» SOURCE DOCUMENT:
◆ ◆ ◆ ◆ ◆

I did test it over the weekend.

29 of the 30 spec 2006 benchmarks currently build with reload (gamess fails).
The same 29 build and run with the new patch.  Like the patch under LRA, there
are no regressions in performance, and one FP benchmark is faster.

Under LRA, sphinx3 is 2.5% faster (compared to LRA without the patch).

Under reload, sphinx3 is roughly the same performance, but calculix is 3.8%
faster.

Can I apply the patch?
Segher Boessenkool Nov. 21, 2016, 6:51 p.m. UTC | #5
On Mon, Nov 21, 2016 at 01:27:59PM -0500, Michael Meissner wrote:
> On Fri, Nov 18, 2016 at 05:07:21PM -0600, Segher Boessenkool wrote:
> > On Fri, Nov 18, 2016 at 05:52:12PM -0500, Michael Meissner wrote:
> > > On Fri, Nov 18, 2016 at 04:43:40PM -0600, Segher Boessenkool wrote:
> > > > Could you also test with reload please?  Just LE is enough I guess.
> > > > We'd like to keep reload working for GCC 7 at least, and these cost
> > > > prefixes tend to break mov patterns :-/
> > > 
> > > Argh, I guess you are right, but then if reload doesn't work, I will likely
> > > submit the patch where there are three different movdi's (one for 32-bit
> > > without the change, one for 64-bit with reload, and one for 64-bit with lra).
> > > I would prefer not to do that.
> > 
> > Let's hope it just works :-)
> 
> I did test it over the weekend.
> 
> 29 of the 30 spec 2006 benchmarks currently build with reload (gamess fails).
> The same 29 build and run with the new patch.  Like the patch under LRA, there
> are no regressions in performance, and one FP benchmark is faster.
> 
> Under LRA, sphinx3 is 2.5% faster (compared to LRA without the patch).
> 
> Under reload, sphinx3 is roughly the same performance, but calculix is 3.8%
> faster.

Great, thanks for testing.

> Can I apply the patch?

Okay, if you change the changelog to say what the patch actually does ;-)
And please watch for fallout.


Segher
Michael Meissner Nov. 21, 2016, 10:04 p.m. UTC | #6
On Mon, Nov 21, 2016 at 12:51:38PM -0600, Segher Boessenkool wrote:
> 
> Okay, if you change the changelog to say what the patch actually does ;-)

◆ ◆ ◆ ◆ ◆

» DATASET ENTRIES:
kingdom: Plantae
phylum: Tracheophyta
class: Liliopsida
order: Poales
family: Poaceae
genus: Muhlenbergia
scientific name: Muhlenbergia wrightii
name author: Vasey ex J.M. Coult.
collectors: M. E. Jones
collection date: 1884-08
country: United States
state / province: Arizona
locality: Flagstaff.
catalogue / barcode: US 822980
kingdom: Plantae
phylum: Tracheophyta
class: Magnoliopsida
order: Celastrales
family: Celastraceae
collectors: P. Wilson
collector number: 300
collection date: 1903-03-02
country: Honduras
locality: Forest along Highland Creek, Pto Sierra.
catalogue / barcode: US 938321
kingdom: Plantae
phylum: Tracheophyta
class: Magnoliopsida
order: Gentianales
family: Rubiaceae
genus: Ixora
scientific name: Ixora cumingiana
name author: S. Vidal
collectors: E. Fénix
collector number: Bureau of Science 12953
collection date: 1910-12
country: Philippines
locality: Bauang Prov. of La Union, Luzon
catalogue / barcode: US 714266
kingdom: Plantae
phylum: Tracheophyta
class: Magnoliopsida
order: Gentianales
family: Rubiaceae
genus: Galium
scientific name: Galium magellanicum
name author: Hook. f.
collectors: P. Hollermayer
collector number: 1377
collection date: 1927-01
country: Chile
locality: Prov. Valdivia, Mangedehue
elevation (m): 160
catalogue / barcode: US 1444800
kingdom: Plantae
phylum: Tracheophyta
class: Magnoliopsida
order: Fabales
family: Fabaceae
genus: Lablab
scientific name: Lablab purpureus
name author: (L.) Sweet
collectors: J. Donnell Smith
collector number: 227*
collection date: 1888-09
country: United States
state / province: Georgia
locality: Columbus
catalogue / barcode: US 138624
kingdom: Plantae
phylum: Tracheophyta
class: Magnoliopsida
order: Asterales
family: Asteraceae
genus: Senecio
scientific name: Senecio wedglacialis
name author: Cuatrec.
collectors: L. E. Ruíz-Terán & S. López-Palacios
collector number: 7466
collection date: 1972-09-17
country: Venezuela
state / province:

◆ ◆ ◆ ◆ ◆

» WORK TO DO: Carry on the patch-review email thread from its final line.

» WRITTEN RESPONSE:
> And please watch for fallout.

This is the ChangeLog entry I checked in.

2016-11-21  Michael Meissner  <meissner@linux.vnet.ibm.com>
 
	* config/rs6000/rs6000.md (movdi_internal32): Change constraints
	so that DImode can be allocated to FP/vector registers in more
	cases, and we can avoid direct move operations.  If the register
	needs reloading, prefer GPRs over FP/vector registers.  In the
	case of FPR vs. Altivec registers, prefer FPR registers unless we
	have the ISA 3.0 reg+offset scalar instructions.
	(movdi_internal64): Likewise.
diff mbox

Patch

Index: gcc/config/rs6000/rs6000.md
===================================================================
--- gcc/config/rs6000/rs6000.md	(.../svn+ssh://meissner@gcc.gnu.org/svn/gcc/trunk/gcc/config/rs6000)	(revision 242556)
+++ gcc/config/rs6000/rs6000.md	(.../gcc/config/rs6000)	(working copy)
@@ -8118,10 +8118,10 @@  (define_insn "p8_mfvsrd_4_disf"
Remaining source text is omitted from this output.